Software ate the world. Now, artificial intelligence is eating software. But both of them are starving without semiconductors.
Intel CEO Patrick Gelsinger acknowledges that the company has fallen behind competitors Samsung in Korea and Taiwan Semiconductor Manufacturing Co. (TSMC). That’s why he has committed to spending $250 billion over the next decade on capital investments to vault Intel ahead of its competition. That includes $95 billion on chip manufacturing, as Fortune reported in September.
The company is spending $20 billion this year, and the goal is $25 billion to $28 billion next year.
“I expect that will be the low mark of my tenure,” Gelsinger said at Fortune’s Brainstorm Tech summit in Half Moon Bay, Calif., on Wednesday.
“Take that times 10. This is, you know, a quarter trillion dollars of capital investment,” he said. “It’s going to be one of the largest manufacturing build-outs in any industry in any period.”
Gelsinger became Intel’s first chief technology officer in 2001 but left in 2009 for data-storage company EMC. After nearly nine years at enterprise software firm VMware, he returned to Intel in February.
Smartphones, refrigerators, mirrors—software is everywhere. All require semiconductors to function. That is not saying anything new, and printing it in Fortune is like telling an astronomer that there are a lot of stars.
But when Gelsinger arrived at Intel, the company was suffering from years of stingy capital investment, a loss of focus, and other missteps, he said. The company was in a “bad spot.”
His mission has been to bring back a maniacal focus on being a data-driven, engineering-centric company, he said. “As I like to say, ‘The geek is back.’”
The geek has some catching up to do with competitors Samsung and TSMC in the leading-edge process node technology at the heart of making semiconductors. Gelsinger has put resources into closing that gap, as well as into the building of two new fabrication plants, or fabs, as they are called in the industry, in Arizona and Texas.
Each fab costs about $10 billion, according to Gelsinger. But if Intel built the facilities in Taiwan or Korea, it would receive considerable subsidies.
“That means we’re not competing with TSMC or Samsung; we’re competing with Taiwan Inc. and Korea Inc.,” he said.
Both face geopolitical risks, though.
As a reminder that the Korean Peninsula is still technically at war, the U.S. and South Korea are updating their operational war plans in the face of North Korea’s growing military capabilities, according to news reports.
Over several days in early October, Chinese warplanes, including the Shenyang J-16 fighter and nuclear-capable Xian H-6 bomber, flew hundreds of sorties into Taiwanese airspace.

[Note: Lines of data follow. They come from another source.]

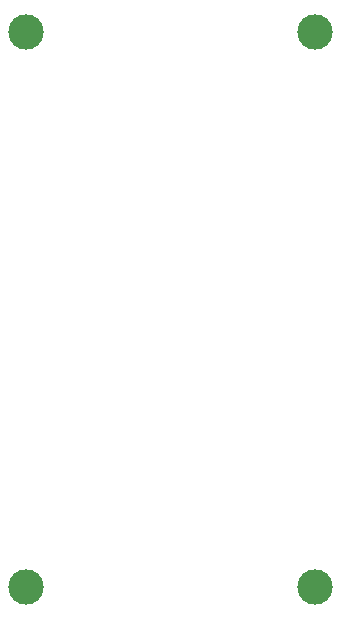
<source format=gbr>
%TF.GenerationSoftware,Altium Limited,Altium Designer,23.11.1 (41)*%
G04 Layer_Color=0*
%FSLAX45Y45*%
%MOMM*%
%TF.SameCoordinates,10814A46-352E-42BD-85D8-3789AA2A08E8*%
%TF.FilePolarity,Positive*%
%TF.FileFunction,NonPlated,1,2,NPTH,Drill*%
%TF.Part,Single*%
G01*
G75*
%TA.AperFunction,ComponentDrill*%
%ADD52C,3.00000*%
D52*
X7585801Y-12585797D02*
D03*
X10036800D02*
D03*
Y-7890800D02*
D03*
X7585801D02*
D03*
%TF.MD5,ccff915daaf6787920132b7edf17fafb*%
M02*

</source>
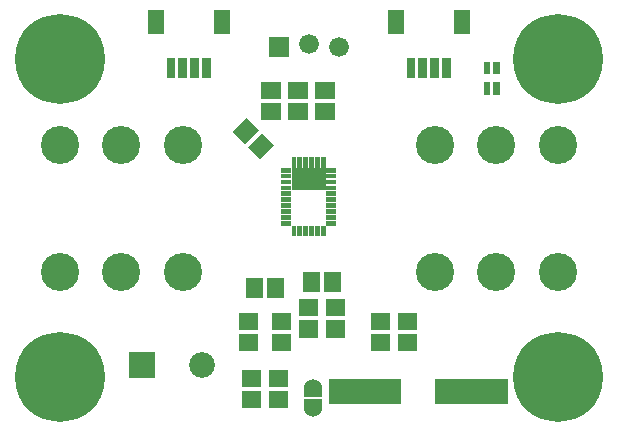
<source format=gbr>
G04 start of page 6 for group -4063 idx -4063 *
G04 Title: (unknown), componentmask *
G04 Creator: pcb 20140316 *
G04 CreationDate: Sun 30 Dec 2018 08:06:51 PM GMT UTC *
G04 For: railfan *
G04 Format: Gerber/RS-274X *
G04 PCB-Dimensions (mil): 2200.00 1600.00 *
G04 PCB-Coordinate-Origin: lower left *
%MOIN*%
%FSLAX25Y25*%
%LNTOPMASK*%
%ADD66R,0.0227X0.0227*%
%ADD65R,0.0296X0.0296*%
%ADD64R,0.0300X0.0300*%
%ADD63C,0.0600*%
%ADD62R,0.0847X0.0847*%
%ADD61R,0.0729X0.0729*%
%ADD60R,0.0532X0.0532*%
%ADD59R,0.0572X0.0572*%
%ADD58R,0.0158X0.0158*%
%ADD57C,0.0860*%
%ADD56C,0.1270*%
%ADD55C,0.2997*%
%ADD54C,0.0001*%
%ADD53C,0.0660*%
G54D53*X110000Y138000D03*
X120000Y137000D03*
G54D54*G36*
X96700Y140300D02*Y133700D01*
X103300D01*
Y140300D01*
X96700D01*
G37*
G54D55*X27000Y133000D03*
G54D56*X68000Y104350D03*
X47500D03*
X27000D03*
G54D55*Y27000D03*
G54D56*X68000Y61850D03*
X47500D03*
X27000D03*
G54D54*G36*
X50200Y35300D02*Y26700D01*
X58800D01*
Y35300D01*
X50200D01*
G37*
G54D57*X74500Y31000D03*
G54D55*X193000Y27000D03*
G54D56*Y61850D03*
X172500D03*
X152000D03*
G54D55*X193000Y133000D03*
G54D56*Y104350D03*
X172500D03*
X152000D03*
G54D58*X116594Y78142D02*X118366D01*
X116594Y80110D02*X118366D01*
X116594Y82079D02*X118366D01*
X116594Y84047D02*X118366D01*
X116594Y86016D02*X118366D01*
X116594Y87984D02*X118366D01*
X116594Y89953D02*X118366D01*
X116594Y91921D02*X118366D01*
X114921Y76469D02*Y74697D01*
G54D59*X118043Y58893D02*Y58107D01*
G54D58*X105079Y99303D02*Y97531D01*
X101634Y95858D02*X103406D01*
X101634Y93890D02*X103406D01*
X101634Y91921D02*X103406D01*
X101634Y89953D02*X103406D01*
G54D60*X107835Y92906D02*X112165D01*
G54D61*X108031D02*X111969D01*
G54D58*X101634Y87984D02*X103406D01*
X101634Y86016D02*X103406D01*
X101634Y84047D02*X103406D01*
X101634Y82079D02*X103406D01*
X101634Y80110D02*X103406D01*
X101634Y78142D02*X103406D01*
X105079Y76469D02*Y74697D01*
X107047Y76469D02*Y74697D01*
X109016Y76469D02*Y74697D01*
X110984Y76469D02*Y74697D01*
X112953Y76469D02*Y74697D01*
G54D59*X110957Y58893D02*Y58107D01*
G54D62*X120909Y22000D02*X136657D01*
G54D63*X111500Y23400D03*
G54D64*X110000Y21900D02*X113000D01*
G54D63*X111500Y16600D03*
G54D64*X110000Y18100D02*X113000D01*
G54D62*X156343Y22000D02*X172091D01*
G54D59*X133607Y45543D02*X134393D01*
X133607Y38457D02*X134393D01*
X142607Y45543D02*X143393D01*
X142607Y38457D02*X143393D01*
X109607Y42914D02*X110393D01*
X109607Y50000D02*X110393D01*
X118607Y42914D02*X119393D01*
X118607Y50000D02*X119393D01*
X91957Y56893D02*Y56107D01*
X99043Y56893D02*Y56107D01*
X100607Y45543D02*X101393D01*
X100607Y38457D02*X101393D01*
X89607Y45543D02*X90393D01*
X89607Y38457D02*X90393D01*
X90607Y26543D02*X91393D01*
X99607D02*X100393D01*
X90607Y19457D02*X91393D01*
X99607D02*X100393D01*
G54D65*X75906Y131870D02*Y128130D01*
X71969Y131870D02*Y128130D01*
X68031Y131870D02*Y128130D01*
X64094Y131870D02*Y128130D01*
G54D60*X81024Y146437D02*Y144075D01*
X58976Y146437D02*Y144075D01*
G54D65*X155906Y131870D02*Y128130D01*
X151969Y131870D02*Y128130D01*
X148031Y131870D02*Y128130D01*
X144094Y131870D02*Y128130D01*
G54D58*X116594Y93890D02*X118366D01*
X116594Y95858D02*X118366D01*
X114921Y99303D02*Y97531D01*
X112953Y99303D02*Y97531D01*
X110984Y99303D02*Y97531D01*
X109016Y99303D02*Y97531D01*
X107047Y99303D02*Y97531D01*
G54D54*G36*
X89684Y103717D02*X94283Y108316D01*
X98326Y104272D01*
X93728Y99674D01*
X89684Y103717D01*
G37*
G36*
X84674Y108728D02*X89272Y113326D01*
X93316Y109283D01*
X88717Y104684D01*
X84674Y108728D01*
G37*
G54D59*X106107Y115457D02*X106893D01*
X97107D02*X97893D01*
X106107Y122543D02*X106893D01*
X97107D02*X97893D01*
X115107Y115457D02*X115893D01*
X115107Y122543D02*X115893D01*
G54D60*X161024Y146437D02*Y144075D01*
X138976Y146437D02*Y144075D01*
G54D66*X169425Y124087D02*Y122217D01*
X172575Y124087D02*Y122217D01*
Y130783D02*Y128913D01*
X169425Y130783D02*Y128913D01*
M02*

</source>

“[Does that] make you feel more comfortable or less if you are now dependent on Taiwan as the singular source of technology for the most critical aspect of human existence and our national security and economy for the future?” he said. “This is precarious. We need to take action.”
The ongoing global chip shortage has underscored just how much the world depends on a steady supply of chips.
At the end of 2019, the Semiconductor Industry Association expected chip demand to grow by about 6% in 2020 and 2021.
And then, in a now common refrain, COVID-19 hit. The pandemic emptied schools, stores, and offices. Rush-hour traffic gave way to streams of delivery trucks as e-commerce boomed.
“You went from needing one PC at home to needing four PCs, because each of the kids needed one, Mom needed one, Dad needed one,” Gelsinger said.
In August, sales were nearly 30% higher than they had been a year earlier, according to the Semiconductor Industry Association.
“All of a sudden you see what was likely going to be a bit of a shortage become an absolute gulf,” Intel’s chief executive said.
This summer, Gelsinger told the BBC that the chip shortage could drag on into 2023.
Whenever it ends, he wants to make sure Intel is ready to challenge Samsung and TSMC.